= Corporate history =

A corporate history is a historical account of a business or other co-operative organization. Usually it is produced in written format but it can also be published as audio or audiovisually. Thousands of companies across the industrialized world have recorded their histories, albeit in their own unique ways – from relatively benign, albeit colorful chronicles, usually written for the private archives of founding families, to titles with well-defined corporate applications. Corporate histories in the United States have been particularly prolific, those in the UK less so.

== History ==

In the late 19th century, corporate histories were initially written by Victorian era businessmen, either the founder of a company himself, members of the surviving family owners or long-serving employees. Rather than being sequential histories, as is now done, many of them were diary-type personal recollections or short, superficial public relations exercises. One of the earliest corporate histories, that of a publishing company in the UK called the Catnach Press, was done in 1886. A notable early US corporate history, published in 1902, was that of Standard Oil.

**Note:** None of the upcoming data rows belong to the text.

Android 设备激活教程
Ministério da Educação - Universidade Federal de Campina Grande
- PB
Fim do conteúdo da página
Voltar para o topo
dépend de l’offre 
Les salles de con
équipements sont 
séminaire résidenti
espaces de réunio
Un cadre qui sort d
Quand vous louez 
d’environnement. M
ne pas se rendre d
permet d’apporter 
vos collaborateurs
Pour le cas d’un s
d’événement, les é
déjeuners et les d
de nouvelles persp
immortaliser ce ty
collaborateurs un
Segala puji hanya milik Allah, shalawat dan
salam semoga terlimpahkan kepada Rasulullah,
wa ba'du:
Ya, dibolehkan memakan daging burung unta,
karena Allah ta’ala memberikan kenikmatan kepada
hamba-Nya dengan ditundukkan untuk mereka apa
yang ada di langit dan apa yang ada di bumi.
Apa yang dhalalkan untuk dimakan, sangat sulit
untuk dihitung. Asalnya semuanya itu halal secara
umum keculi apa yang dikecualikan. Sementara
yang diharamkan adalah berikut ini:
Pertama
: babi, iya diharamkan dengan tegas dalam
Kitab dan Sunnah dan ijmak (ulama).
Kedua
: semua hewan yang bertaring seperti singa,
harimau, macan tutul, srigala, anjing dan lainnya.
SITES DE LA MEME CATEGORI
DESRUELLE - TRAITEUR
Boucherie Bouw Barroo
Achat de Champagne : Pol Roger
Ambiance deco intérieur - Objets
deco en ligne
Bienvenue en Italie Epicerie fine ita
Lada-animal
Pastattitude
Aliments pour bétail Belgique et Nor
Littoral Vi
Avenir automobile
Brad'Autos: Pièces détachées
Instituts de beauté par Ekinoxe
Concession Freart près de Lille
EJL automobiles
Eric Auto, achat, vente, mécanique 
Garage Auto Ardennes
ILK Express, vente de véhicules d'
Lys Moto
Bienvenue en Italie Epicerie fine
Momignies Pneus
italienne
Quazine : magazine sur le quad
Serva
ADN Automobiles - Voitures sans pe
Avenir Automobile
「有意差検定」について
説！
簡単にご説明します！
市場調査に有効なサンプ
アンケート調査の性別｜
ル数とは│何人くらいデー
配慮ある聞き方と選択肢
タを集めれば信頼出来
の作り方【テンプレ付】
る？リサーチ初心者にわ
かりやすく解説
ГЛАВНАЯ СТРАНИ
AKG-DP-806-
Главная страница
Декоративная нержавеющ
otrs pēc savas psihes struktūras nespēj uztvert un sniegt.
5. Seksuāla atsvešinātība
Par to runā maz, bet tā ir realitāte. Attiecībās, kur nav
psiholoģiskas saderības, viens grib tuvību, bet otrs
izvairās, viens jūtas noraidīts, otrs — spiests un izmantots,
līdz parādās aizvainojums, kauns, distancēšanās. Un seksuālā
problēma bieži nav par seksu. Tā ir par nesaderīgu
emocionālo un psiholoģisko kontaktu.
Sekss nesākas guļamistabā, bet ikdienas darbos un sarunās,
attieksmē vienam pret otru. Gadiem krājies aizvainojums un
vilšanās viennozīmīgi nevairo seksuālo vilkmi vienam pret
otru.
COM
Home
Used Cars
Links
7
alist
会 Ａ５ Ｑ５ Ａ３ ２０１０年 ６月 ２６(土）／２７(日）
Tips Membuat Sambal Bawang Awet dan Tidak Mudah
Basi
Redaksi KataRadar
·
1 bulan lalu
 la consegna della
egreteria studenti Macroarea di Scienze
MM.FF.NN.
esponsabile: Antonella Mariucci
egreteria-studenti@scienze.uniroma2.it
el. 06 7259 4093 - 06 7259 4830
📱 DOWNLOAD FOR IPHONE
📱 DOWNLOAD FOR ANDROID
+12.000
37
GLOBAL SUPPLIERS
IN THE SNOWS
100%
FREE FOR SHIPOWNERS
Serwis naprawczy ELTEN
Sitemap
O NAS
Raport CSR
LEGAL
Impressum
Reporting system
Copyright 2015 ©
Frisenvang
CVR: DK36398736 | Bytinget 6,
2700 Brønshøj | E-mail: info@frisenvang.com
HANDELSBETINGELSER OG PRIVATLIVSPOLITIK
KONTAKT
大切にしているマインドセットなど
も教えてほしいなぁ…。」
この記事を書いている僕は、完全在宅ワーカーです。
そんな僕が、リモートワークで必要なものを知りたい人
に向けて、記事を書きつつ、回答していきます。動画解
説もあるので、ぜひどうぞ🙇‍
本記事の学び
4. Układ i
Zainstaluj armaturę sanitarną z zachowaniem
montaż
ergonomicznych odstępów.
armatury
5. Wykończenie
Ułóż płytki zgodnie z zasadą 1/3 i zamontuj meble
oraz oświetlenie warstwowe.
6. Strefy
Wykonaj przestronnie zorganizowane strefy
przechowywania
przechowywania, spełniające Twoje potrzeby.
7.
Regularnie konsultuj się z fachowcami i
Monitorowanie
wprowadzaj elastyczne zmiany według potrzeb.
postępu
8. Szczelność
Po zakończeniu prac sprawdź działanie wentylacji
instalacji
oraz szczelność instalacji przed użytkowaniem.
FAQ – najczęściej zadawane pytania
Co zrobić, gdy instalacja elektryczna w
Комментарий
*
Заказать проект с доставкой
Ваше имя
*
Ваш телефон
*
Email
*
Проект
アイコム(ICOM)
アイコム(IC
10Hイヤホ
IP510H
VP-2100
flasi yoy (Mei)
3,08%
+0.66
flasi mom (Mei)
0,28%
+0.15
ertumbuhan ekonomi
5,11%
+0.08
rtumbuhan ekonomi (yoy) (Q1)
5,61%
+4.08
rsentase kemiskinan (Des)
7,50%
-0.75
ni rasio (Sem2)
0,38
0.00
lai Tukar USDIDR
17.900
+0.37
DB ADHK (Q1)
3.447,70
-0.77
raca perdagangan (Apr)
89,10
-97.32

Academic involvement probably started in 1924 when George Unwin and co-author George Taylor published a detailed history, Samuel Oldknow and the Arkwrights: The Industrial Revolution at Stockport and Marple. It was published by the Manchester University Press.

Between the World Wars, the majority of business histories, and especially in the UK, were house histories, consisting mainly of reminiscences and anecdotes. Only a tiny handful of serious work existed using business records which had found their way into museums, county record offices or the private possession of collectors. Corporate histories were typically unplanned. Relevant records were often discovered by chance and deemed interesting enough to turn into historical narratives which were funded either by the family descendants of the long-dead businessmen in question or, less frequently, the author in association with a publisher. They had one thing in common - they were generally records of companies that had died or otherwise dropped out of sight. One exception occurred In 1938, when the Bank of England commissioned a two-volume 250-year anniversary history. Written by J. H. Clapham, professor of economic history at Cambridge, it took six years to produce. It was a deliberately celebratory vehicle for this famous British institution.

Modern corporate history took a large conceptual step in 1947 when the then chairman of Unilever, Geoffrey Heyworth (later Lord Heyworth) approached G. N. Clark, who had led the national campaign against the destruction of business records, for his advice on writing the history Unilever, an Anglo-Dutch manufacturing company. Clark, who had just become a professor of modern history at Oxford, suggested as author a younger colleague, Charles Wilson. The result was a classic, two-volume work that transformed the writing of business history in the UK from a public relations exercise into a reputable branch of scholarship. Wilson's work, about one of western Europe's most important companies, made him the father of modern corporate histories in the UK.

== Current practices ==
Many companies see their corporate histories as effective purveyors of long-term organizational memory and especially suitable for transmitting strategy. As such it can provide an efficient induction/educational tool for transient employees in the highly flexible labor market. Corporate historians collect and catalog materials and disseminate information for internal use. "When people think of an archives, they tend to think of the National Archives in Washington," Dave Smith, the manager of Walt Disney Co.'s multimillion-piece collection of artifacts, said in 2003. "But a lot of organizations maintain them, including businesses."

Perhaps the largest corporate archive ever assembled is that of AT&T, which began gathering historical material in 1921. As of 1999, its collection was overseen by a full-time staff of 11 people, and included 50000 ft of documents; 800,000 still photos; 12,000 various gadgets and artifacts, some of them dating back to Alexander Graham Bell; and 16,000 films and videos about AT&T.